- [Extracted text]:
*-*-*

While digital capabilities are firmly embedded in everyday life for many of us, we are still only at the beginning of what these new technologies can offer. Indeed, many believe 2021 will mark the beginning of a new era that will be powered by human augmentation technologies.
Recent developments in communications technology, artificial intelligence, machine learning, robotics, automation, and augmented and virtual reality are now coming together to create powerful new tools which have the potential to transform manufacturing, transport, pharmaceutical discovery and development, professional service delivery, retailing and much more besides.
What will make 2021 different to other years is the rollout of 5G telecommunications networks, the fifth generation of mobile connectivity which is the underlying glue holding these technologies together. It is a key enabling technology for autonomous cars, smart cities, and the factories of the future.
5G is capable to powering 100 times the number devices at 100 times the data speed using a tenth of the energy of its 4G predecessor and will provide the speed, data volume and low latency needed by the new generation of autonomous systems. Everything from cars, to delivery drones, factory robots, patient monitoring systems, and water and air quality sensors will be connected using the 5G networks which boast the responsiveness and capacity to handle the bandwidth demands of a hyperconnected world.

*-*-*

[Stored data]
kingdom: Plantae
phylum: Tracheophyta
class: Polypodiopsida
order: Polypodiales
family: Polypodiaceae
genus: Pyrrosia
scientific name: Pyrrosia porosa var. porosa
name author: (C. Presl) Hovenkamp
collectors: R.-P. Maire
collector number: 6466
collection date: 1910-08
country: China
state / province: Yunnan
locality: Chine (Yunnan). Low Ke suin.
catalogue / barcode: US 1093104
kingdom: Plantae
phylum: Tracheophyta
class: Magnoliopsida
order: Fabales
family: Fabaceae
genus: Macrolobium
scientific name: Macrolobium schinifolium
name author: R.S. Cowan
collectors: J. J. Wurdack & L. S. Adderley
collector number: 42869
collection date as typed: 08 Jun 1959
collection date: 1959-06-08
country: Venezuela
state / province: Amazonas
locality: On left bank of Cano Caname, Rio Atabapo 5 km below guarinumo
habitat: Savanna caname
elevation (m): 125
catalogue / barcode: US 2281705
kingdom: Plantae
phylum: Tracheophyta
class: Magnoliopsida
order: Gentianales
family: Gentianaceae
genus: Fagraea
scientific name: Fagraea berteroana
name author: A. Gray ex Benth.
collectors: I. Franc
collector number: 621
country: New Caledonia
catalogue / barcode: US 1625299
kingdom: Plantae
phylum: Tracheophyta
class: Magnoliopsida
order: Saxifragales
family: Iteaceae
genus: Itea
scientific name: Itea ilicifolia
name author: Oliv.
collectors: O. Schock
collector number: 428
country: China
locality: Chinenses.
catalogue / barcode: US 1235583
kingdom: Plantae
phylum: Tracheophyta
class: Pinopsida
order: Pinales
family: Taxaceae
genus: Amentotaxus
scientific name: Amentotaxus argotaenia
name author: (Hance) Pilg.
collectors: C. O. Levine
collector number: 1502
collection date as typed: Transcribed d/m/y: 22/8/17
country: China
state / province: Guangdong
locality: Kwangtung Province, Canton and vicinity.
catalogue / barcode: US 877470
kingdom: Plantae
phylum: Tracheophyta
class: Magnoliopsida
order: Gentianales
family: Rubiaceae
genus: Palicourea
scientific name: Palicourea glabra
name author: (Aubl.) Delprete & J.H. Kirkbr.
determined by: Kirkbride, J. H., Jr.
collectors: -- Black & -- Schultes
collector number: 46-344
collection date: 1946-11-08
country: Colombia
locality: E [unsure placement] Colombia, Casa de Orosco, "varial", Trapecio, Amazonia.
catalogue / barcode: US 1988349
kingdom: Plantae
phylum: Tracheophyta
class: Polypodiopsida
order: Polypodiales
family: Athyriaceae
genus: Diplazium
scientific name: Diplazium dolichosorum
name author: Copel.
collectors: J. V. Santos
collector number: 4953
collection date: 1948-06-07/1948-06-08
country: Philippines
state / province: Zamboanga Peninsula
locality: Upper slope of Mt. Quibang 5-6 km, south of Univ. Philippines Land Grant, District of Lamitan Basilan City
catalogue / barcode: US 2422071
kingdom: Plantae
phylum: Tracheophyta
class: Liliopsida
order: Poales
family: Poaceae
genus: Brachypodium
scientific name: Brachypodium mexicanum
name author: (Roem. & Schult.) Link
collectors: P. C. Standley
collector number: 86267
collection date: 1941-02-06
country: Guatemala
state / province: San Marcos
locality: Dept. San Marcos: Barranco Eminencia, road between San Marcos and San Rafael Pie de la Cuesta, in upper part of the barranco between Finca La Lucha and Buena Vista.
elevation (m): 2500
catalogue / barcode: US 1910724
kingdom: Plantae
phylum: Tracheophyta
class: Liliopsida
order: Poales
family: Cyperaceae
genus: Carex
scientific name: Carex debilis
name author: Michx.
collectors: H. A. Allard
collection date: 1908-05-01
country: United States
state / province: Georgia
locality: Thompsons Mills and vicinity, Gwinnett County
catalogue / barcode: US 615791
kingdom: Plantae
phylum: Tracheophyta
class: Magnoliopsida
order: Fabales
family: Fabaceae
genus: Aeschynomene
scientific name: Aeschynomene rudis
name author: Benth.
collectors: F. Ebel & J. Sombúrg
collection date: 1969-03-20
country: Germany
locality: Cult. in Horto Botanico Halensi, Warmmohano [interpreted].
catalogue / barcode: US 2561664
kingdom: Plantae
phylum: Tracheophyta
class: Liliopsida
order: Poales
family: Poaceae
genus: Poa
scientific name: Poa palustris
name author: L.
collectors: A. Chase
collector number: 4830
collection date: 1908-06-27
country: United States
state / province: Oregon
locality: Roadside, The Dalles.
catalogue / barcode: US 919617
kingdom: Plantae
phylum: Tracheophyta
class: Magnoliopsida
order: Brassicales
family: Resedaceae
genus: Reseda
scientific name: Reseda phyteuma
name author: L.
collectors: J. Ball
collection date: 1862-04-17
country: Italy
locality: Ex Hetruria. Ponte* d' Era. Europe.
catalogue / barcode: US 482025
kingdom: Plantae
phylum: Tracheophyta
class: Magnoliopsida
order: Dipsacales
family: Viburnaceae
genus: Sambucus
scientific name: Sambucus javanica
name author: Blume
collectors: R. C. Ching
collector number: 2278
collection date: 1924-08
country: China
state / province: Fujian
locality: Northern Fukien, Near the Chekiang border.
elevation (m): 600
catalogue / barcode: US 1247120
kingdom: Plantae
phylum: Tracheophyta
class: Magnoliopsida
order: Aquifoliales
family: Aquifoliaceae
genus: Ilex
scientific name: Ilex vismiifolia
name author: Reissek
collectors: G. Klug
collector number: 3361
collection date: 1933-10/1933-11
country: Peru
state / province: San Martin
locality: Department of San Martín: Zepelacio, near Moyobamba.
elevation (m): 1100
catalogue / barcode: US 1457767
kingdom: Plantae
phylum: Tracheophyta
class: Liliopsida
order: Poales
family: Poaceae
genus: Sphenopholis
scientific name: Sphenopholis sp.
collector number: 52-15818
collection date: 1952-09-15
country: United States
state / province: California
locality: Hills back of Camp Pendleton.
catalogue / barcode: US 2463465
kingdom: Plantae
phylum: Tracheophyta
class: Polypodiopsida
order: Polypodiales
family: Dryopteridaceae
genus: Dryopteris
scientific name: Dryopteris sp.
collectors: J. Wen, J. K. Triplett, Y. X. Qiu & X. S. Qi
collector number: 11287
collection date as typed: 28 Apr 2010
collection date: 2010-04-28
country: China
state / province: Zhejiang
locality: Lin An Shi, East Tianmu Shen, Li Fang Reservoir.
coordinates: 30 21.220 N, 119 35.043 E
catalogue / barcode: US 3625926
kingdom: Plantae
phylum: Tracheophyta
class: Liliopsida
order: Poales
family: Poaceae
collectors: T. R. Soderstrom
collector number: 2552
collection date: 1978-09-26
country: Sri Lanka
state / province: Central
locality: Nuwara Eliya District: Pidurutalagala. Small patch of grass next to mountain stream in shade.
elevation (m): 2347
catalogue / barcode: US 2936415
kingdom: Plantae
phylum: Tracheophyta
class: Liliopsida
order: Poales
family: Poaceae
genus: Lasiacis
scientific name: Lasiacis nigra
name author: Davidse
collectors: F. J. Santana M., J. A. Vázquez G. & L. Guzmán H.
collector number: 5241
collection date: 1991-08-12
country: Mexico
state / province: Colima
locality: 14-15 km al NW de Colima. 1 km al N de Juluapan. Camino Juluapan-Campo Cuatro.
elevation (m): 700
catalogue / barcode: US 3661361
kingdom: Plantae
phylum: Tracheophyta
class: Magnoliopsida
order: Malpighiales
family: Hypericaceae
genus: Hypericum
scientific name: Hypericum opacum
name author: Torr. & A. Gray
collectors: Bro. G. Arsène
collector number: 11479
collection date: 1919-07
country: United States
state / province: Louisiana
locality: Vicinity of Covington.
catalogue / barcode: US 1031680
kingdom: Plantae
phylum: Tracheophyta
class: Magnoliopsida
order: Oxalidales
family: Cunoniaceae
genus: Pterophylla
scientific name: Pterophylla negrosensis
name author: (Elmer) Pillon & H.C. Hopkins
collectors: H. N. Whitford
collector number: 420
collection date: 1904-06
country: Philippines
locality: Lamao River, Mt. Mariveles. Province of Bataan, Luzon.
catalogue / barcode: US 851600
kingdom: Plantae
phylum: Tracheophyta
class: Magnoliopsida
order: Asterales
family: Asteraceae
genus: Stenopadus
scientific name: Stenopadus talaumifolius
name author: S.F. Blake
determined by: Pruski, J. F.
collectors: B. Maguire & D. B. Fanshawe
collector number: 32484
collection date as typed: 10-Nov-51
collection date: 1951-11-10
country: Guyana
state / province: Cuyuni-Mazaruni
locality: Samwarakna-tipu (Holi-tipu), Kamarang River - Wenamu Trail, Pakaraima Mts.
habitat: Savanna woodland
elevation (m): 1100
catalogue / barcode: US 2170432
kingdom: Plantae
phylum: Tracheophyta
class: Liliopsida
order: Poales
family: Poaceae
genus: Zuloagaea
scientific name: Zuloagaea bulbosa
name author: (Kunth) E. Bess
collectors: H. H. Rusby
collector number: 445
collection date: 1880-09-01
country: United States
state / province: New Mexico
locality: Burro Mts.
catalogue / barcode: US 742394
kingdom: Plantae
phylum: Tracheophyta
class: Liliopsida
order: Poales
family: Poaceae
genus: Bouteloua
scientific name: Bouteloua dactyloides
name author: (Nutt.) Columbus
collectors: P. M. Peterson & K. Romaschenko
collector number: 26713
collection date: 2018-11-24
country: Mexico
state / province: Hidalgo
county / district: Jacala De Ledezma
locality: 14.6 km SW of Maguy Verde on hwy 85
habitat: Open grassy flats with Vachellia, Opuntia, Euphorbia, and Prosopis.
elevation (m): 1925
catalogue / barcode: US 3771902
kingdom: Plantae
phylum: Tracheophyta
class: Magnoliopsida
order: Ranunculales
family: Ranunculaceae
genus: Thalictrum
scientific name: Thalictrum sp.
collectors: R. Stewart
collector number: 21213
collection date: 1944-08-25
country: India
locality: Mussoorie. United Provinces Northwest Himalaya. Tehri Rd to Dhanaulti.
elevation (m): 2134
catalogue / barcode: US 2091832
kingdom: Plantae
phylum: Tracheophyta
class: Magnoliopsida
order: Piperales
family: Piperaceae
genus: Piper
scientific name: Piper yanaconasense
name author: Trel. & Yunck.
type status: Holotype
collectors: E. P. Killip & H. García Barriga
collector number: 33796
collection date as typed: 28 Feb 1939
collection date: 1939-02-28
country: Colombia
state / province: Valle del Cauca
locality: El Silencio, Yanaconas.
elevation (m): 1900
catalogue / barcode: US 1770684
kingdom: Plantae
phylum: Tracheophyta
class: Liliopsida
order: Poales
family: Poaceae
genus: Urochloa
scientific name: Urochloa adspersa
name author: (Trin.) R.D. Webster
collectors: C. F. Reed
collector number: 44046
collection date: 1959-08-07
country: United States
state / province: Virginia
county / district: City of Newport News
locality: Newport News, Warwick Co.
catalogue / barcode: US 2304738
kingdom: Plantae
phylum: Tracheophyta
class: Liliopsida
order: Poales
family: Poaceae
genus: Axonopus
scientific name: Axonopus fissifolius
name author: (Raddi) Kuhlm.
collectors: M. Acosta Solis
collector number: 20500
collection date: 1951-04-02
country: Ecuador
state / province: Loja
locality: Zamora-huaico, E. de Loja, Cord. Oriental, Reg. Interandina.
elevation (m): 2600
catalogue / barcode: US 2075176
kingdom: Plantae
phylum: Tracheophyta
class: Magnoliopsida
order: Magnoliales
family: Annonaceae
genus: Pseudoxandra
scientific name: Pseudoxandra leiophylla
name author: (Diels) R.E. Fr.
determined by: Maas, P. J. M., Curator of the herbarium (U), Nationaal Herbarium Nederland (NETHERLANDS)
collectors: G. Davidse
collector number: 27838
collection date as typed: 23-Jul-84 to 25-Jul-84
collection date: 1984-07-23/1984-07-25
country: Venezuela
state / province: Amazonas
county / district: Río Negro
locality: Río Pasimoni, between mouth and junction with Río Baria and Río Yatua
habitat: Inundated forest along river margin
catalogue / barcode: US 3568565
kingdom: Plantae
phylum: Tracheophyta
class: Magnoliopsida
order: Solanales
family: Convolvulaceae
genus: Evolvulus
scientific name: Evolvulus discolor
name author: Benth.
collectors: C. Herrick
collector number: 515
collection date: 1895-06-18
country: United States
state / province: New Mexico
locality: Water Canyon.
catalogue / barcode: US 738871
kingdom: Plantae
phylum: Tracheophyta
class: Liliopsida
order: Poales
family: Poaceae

*-*-*

- [Set of tasks]:
**a)** In the piece on 5G and augmentation technologies, what is 5G named as a key enabling technology for?
**b)** Write a continuation of the piece on 5G and augmentation technologies, starting after its last sentence.

- [Per-task outputs]:
**a)** Autonomous cars, smart cities, and the factories of the future.

**b)**
Fulfilling the promise of human augmentation requires super-efficient computing that can process vast volumes of data in real time. Recent breakthroughs in quantum computing hold out the promise of much faster processing speeds than those of even the most powerful supercomputers currently in use.
As the volume of behavioural data expands, several technologies and disciplines are evolving to parse behavioural data and influence behaviour in sophisticated ways. By understanding and compensating for widespread human heuristics and biases, governments and companies are now helping people lead healthier lives, save for retirement and make more sustainable choices in their lifestyles.
Simulating human behaviour and emotion
Affective computing, or emotion AI, is another revolutionary technology. Bringing together insights from computer science, psychology and cognitive science it brings machines into the realm of human emotion. It enables computers understand the emotional as well as the cognitive channels of human communication.
It does this by enabling systems to recognise human emotion by, for instance, analysing eye movements, facial expressions and tone of voice, and respond to it appropriately in user interactions.
The combination of behavioural economics and affective computing is a potent force. It will allow platforms and interfaces to analyse behaviour and emotions and respond in highly customisable way, even at scale. This is already beginning to happen, and we will increasingly see it manifest itself in the form of vastly enriched customer experiences both when conducting transactions and in communications with contact centres.
But, as in all revolutions, there are risks. Augmented and virtual reality experiences can become powerful tools for manipulating public sentiment and behaviour for ill as well as good. Realising their potential while securing trust will only be possible by developing guarantees of authenticity.
Another emerging risk is synthetic media. Around the globe, governments, businesses and media face a significant trust deficit. In our digital world it becomes easier and quicker to create and spread false information and even fabricate realistic graphical, audio, video and text-based reportage of events that never occurred.
Sophisticated digital editing tools also make it easier to edit audio-visual information, manipulating the context and messages creating what are known as shallow fakes.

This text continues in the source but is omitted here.